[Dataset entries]
------------------------------------------------

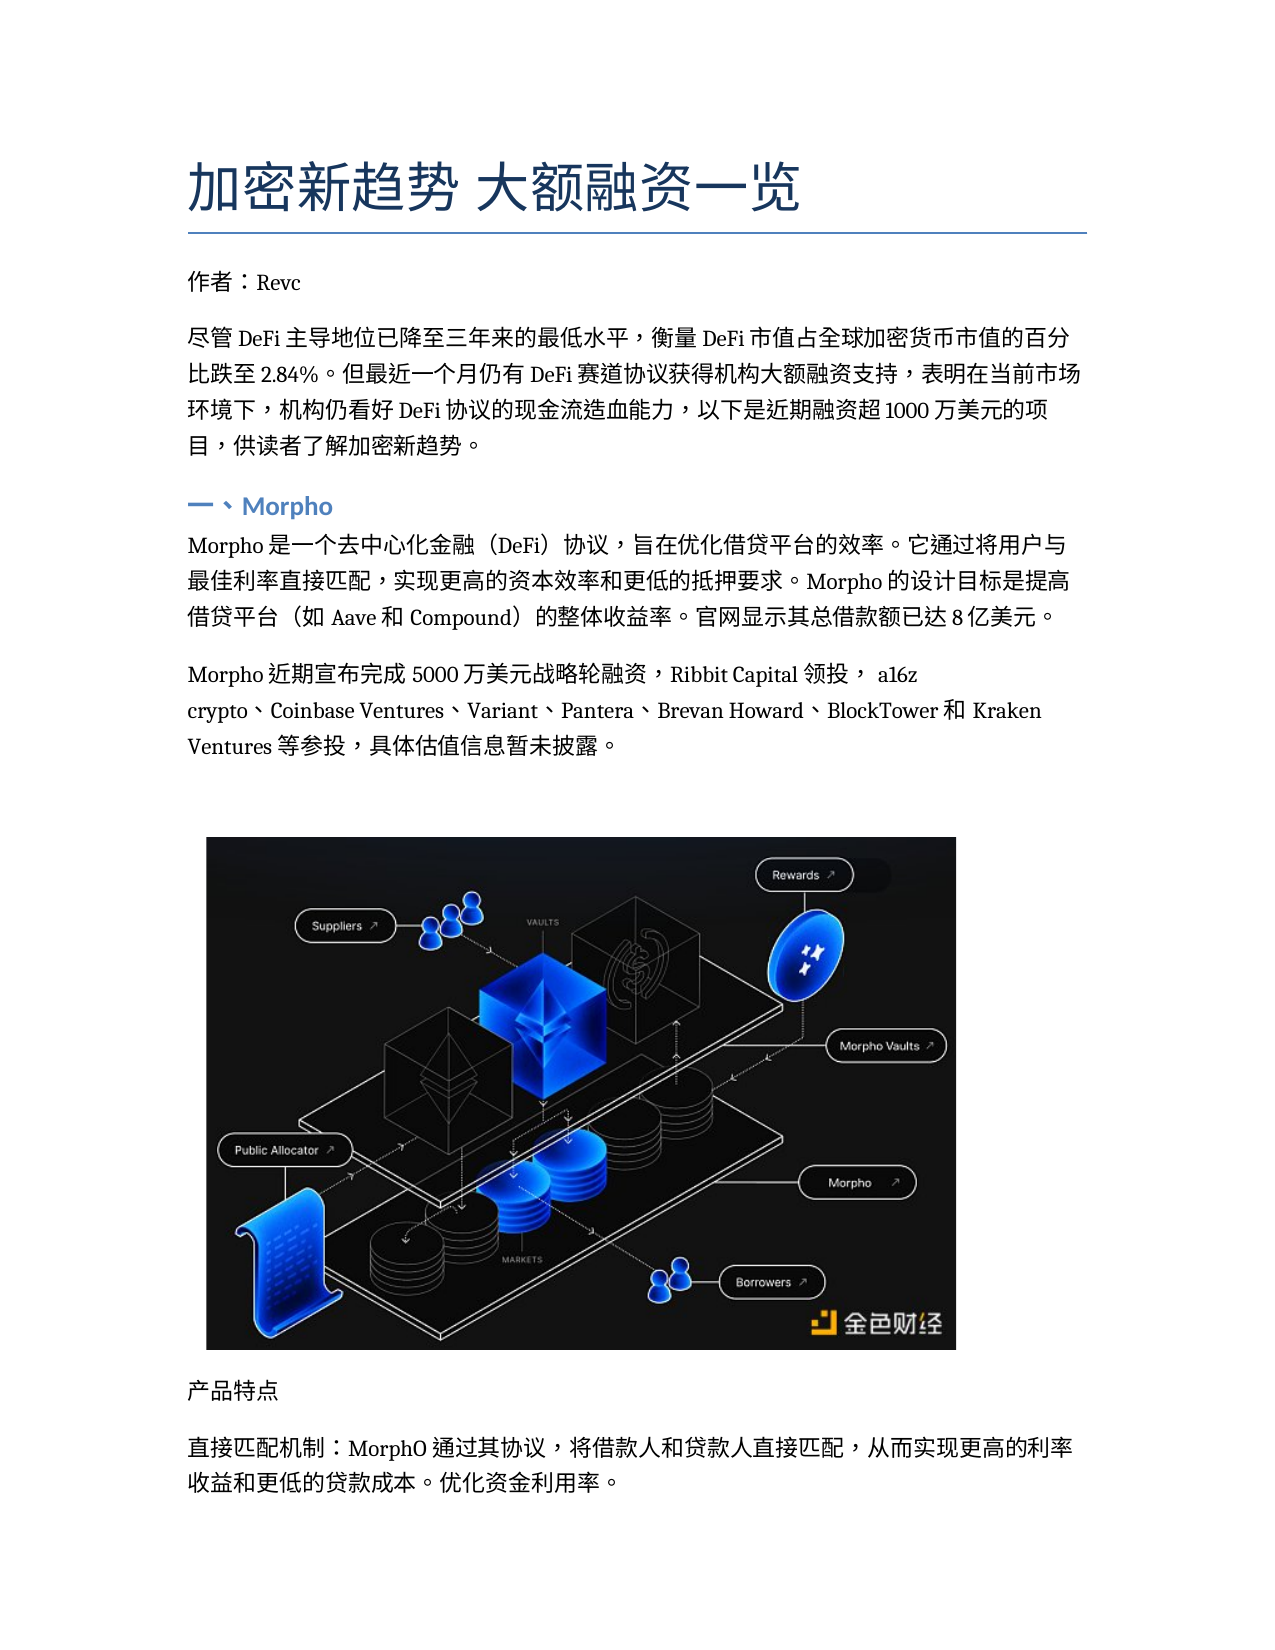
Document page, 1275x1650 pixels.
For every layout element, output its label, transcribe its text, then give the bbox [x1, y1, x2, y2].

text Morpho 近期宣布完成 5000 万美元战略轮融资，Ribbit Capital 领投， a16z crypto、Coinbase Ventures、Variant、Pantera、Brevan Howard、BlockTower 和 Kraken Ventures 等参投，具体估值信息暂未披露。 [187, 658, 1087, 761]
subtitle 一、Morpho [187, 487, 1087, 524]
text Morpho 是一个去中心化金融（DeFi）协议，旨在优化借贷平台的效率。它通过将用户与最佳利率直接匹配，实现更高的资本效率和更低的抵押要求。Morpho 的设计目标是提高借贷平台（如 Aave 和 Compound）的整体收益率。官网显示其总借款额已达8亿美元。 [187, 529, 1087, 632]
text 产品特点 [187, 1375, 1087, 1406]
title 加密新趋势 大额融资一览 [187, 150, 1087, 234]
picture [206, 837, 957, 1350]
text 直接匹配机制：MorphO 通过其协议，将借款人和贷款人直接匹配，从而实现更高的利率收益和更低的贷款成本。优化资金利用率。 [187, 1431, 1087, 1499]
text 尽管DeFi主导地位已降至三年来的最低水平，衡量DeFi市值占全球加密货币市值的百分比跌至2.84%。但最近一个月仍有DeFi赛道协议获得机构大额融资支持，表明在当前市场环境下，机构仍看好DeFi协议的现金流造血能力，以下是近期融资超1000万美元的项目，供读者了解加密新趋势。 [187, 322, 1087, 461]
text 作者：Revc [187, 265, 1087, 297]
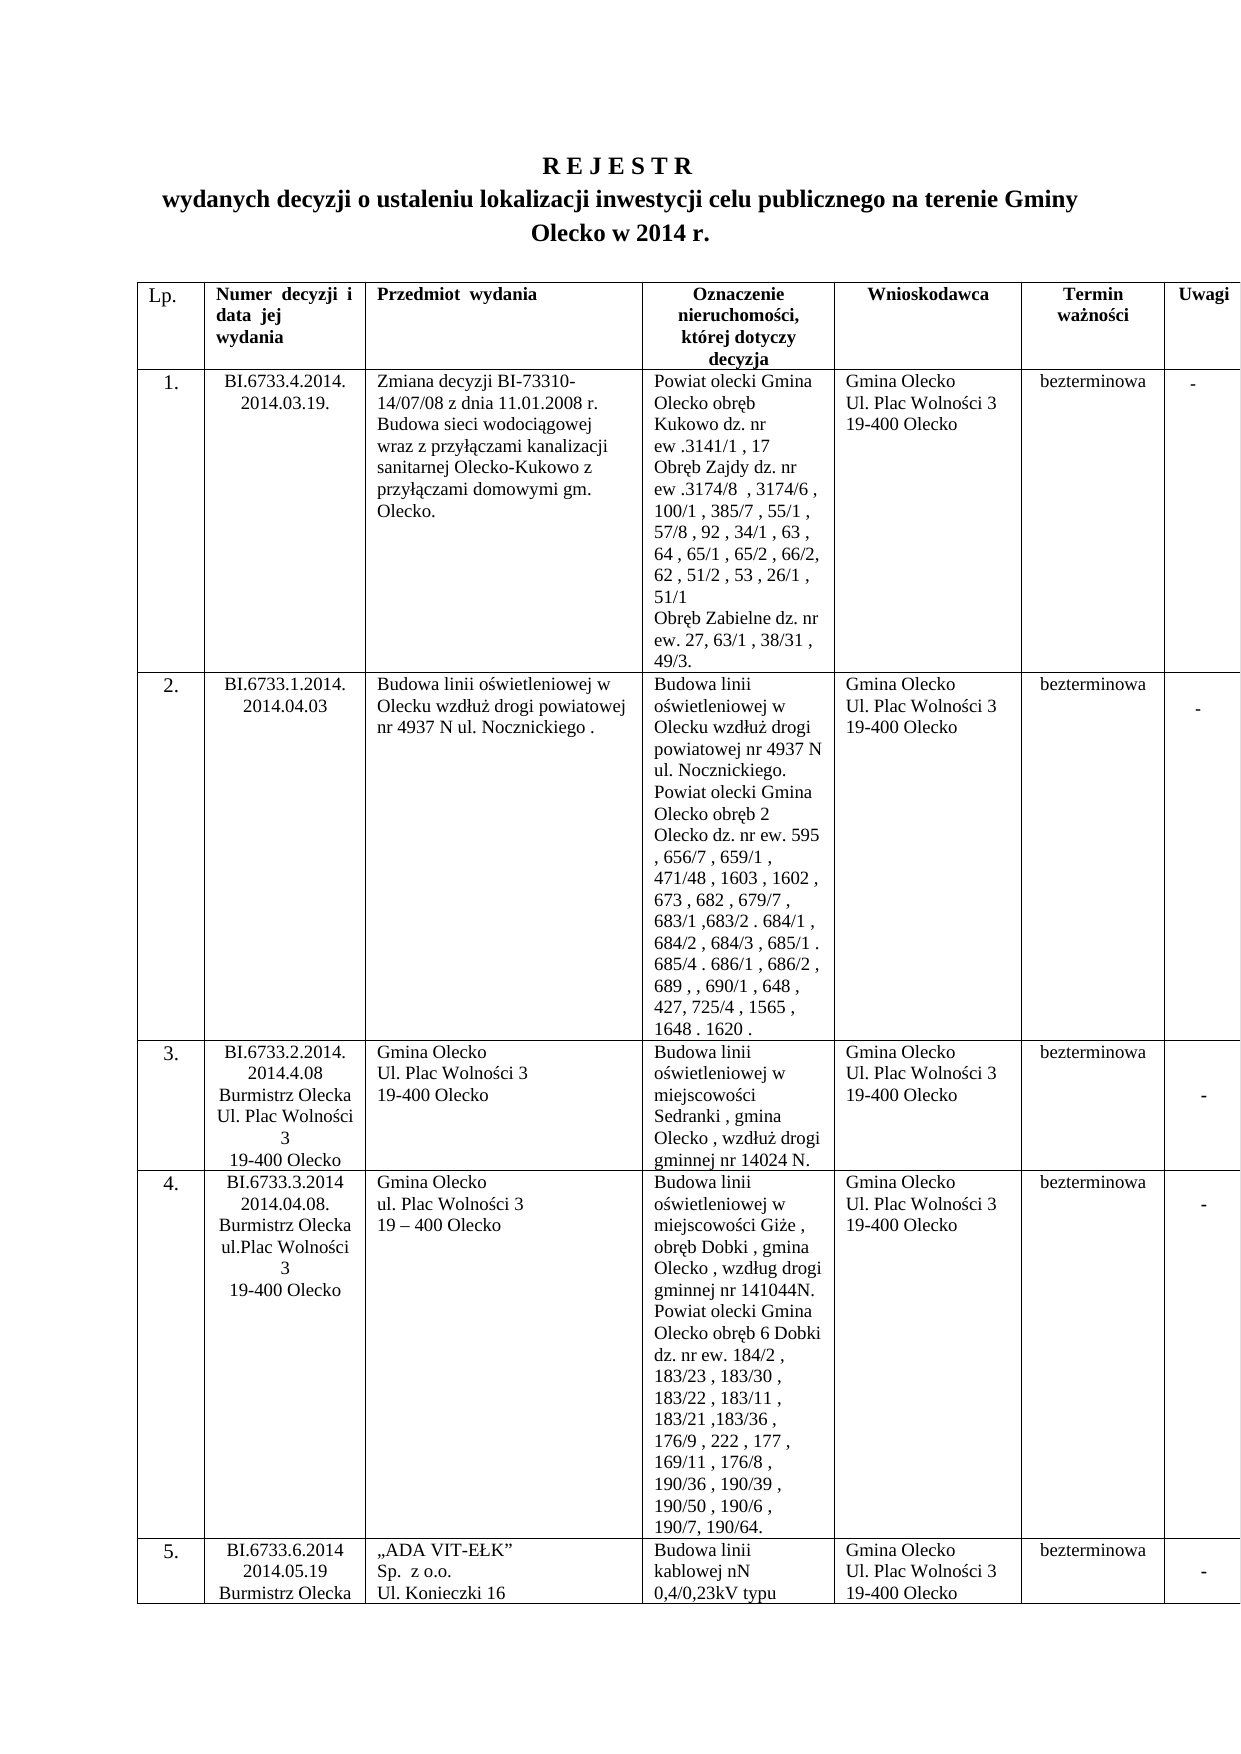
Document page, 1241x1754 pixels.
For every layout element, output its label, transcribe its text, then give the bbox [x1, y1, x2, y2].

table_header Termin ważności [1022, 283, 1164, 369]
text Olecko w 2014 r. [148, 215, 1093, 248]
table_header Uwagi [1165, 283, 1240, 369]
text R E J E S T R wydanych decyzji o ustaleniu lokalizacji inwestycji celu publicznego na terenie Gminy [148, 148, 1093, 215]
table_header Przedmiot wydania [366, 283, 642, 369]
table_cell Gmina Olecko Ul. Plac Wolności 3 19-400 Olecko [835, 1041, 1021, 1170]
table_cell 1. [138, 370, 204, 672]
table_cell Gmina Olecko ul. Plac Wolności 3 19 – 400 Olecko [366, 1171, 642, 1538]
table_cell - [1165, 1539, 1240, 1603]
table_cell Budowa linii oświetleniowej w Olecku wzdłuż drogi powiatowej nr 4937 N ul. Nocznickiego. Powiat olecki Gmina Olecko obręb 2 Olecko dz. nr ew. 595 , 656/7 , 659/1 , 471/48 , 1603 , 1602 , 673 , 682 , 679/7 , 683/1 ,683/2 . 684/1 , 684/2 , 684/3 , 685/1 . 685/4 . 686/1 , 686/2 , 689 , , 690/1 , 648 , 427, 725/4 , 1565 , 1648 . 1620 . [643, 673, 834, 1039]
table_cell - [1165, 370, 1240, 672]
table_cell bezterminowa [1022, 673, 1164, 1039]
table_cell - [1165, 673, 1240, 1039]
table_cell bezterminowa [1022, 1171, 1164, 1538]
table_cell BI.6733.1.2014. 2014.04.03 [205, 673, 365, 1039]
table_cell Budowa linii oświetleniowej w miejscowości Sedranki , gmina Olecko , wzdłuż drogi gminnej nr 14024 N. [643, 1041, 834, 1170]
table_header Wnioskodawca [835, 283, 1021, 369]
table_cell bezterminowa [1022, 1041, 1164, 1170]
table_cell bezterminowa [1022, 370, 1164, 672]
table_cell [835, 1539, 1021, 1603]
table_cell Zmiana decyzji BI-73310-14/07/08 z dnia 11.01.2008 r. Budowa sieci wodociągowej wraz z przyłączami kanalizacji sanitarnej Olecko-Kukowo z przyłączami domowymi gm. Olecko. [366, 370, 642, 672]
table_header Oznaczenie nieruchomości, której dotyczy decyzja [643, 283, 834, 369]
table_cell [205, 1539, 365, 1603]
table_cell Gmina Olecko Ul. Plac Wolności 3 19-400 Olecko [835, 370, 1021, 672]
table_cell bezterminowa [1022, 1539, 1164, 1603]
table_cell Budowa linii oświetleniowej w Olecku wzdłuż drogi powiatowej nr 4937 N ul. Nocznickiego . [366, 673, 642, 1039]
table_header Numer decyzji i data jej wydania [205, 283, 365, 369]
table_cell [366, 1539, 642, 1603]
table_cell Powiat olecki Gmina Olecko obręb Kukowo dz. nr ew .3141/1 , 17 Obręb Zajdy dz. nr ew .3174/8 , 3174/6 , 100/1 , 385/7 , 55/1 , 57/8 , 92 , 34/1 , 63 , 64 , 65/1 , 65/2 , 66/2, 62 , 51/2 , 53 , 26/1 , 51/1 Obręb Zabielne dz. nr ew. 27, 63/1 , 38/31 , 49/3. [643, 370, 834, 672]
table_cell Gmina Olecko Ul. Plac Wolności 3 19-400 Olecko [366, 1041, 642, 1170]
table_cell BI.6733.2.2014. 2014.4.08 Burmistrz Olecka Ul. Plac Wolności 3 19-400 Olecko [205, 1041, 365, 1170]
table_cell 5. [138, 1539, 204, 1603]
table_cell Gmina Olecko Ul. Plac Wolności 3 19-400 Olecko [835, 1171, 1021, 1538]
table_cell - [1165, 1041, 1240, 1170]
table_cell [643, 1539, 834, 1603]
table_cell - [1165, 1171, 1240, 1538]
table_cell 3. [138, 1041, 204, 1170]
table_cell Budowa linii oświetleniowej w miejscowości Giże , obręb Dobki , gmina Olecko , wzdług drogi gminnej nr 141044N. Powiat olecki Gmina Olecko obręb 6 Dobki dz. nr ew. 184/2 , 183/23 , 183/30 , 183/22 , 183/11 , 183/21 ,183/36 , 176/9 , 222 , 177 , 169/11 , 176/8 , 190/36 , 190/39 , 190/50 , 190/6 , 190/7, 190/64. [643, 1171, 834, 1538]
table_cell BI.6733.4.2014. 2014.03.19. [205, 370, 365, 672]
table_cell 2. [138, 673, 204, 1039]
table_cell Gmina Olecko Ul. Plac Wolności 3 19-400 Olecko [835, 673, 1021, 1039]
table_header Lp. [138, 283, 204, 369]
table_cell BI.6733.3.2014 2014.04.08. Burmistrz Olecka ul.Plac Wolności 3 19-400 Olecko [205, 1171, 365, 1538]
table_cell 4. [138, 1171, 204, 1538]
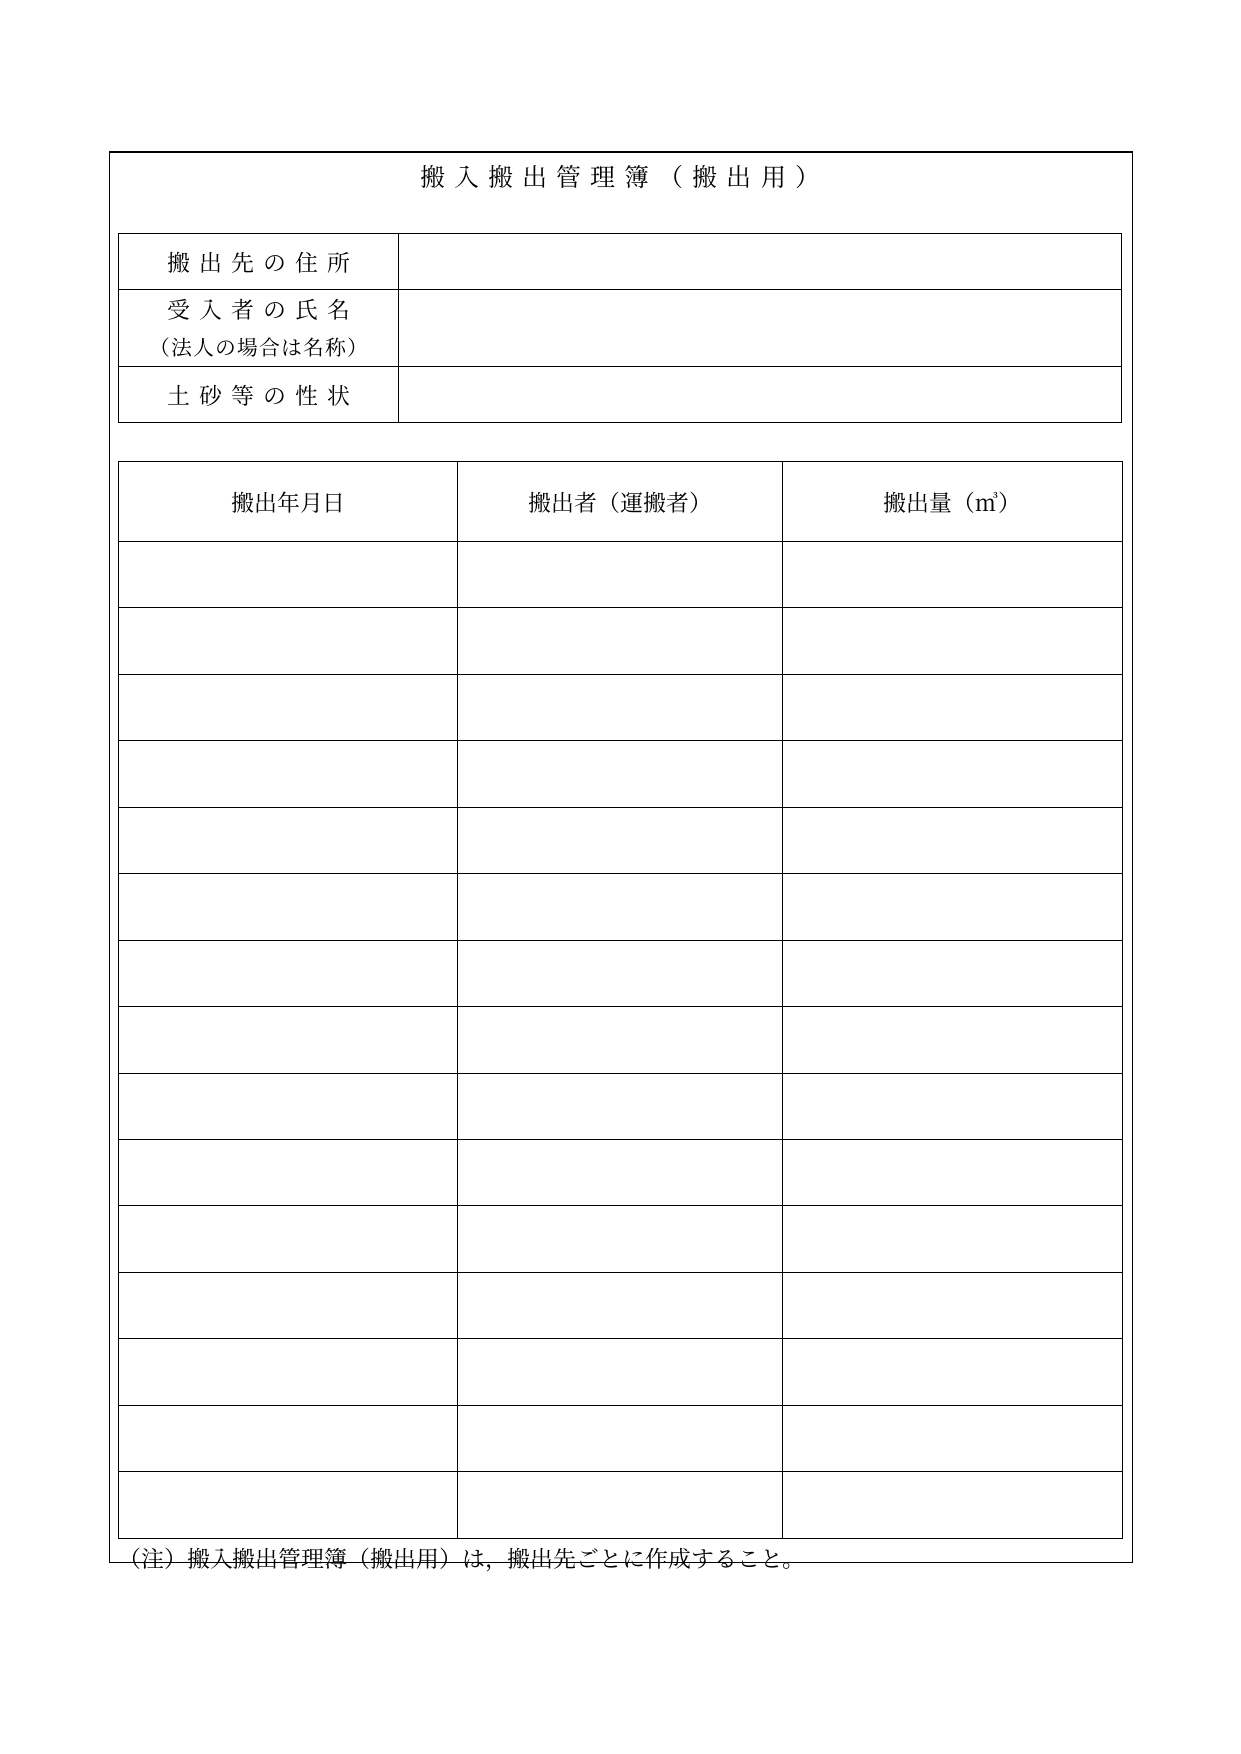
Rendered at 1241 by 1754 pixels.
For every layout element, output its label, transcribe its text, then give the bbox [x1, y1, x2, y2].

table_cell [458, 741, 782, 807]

------------------------------------------------

The answer must be the lines from the one containing "Rendered at 1241 by 1754 pixels." through the last line of the records, copied exactly, with nothing else.

Rendered at 1241 by 1754 pixels.
For every layout element, output its label, transcribe its text, then give the bbox [x1, y1, x2, y2].

table_cell [458, 741, 782, 807]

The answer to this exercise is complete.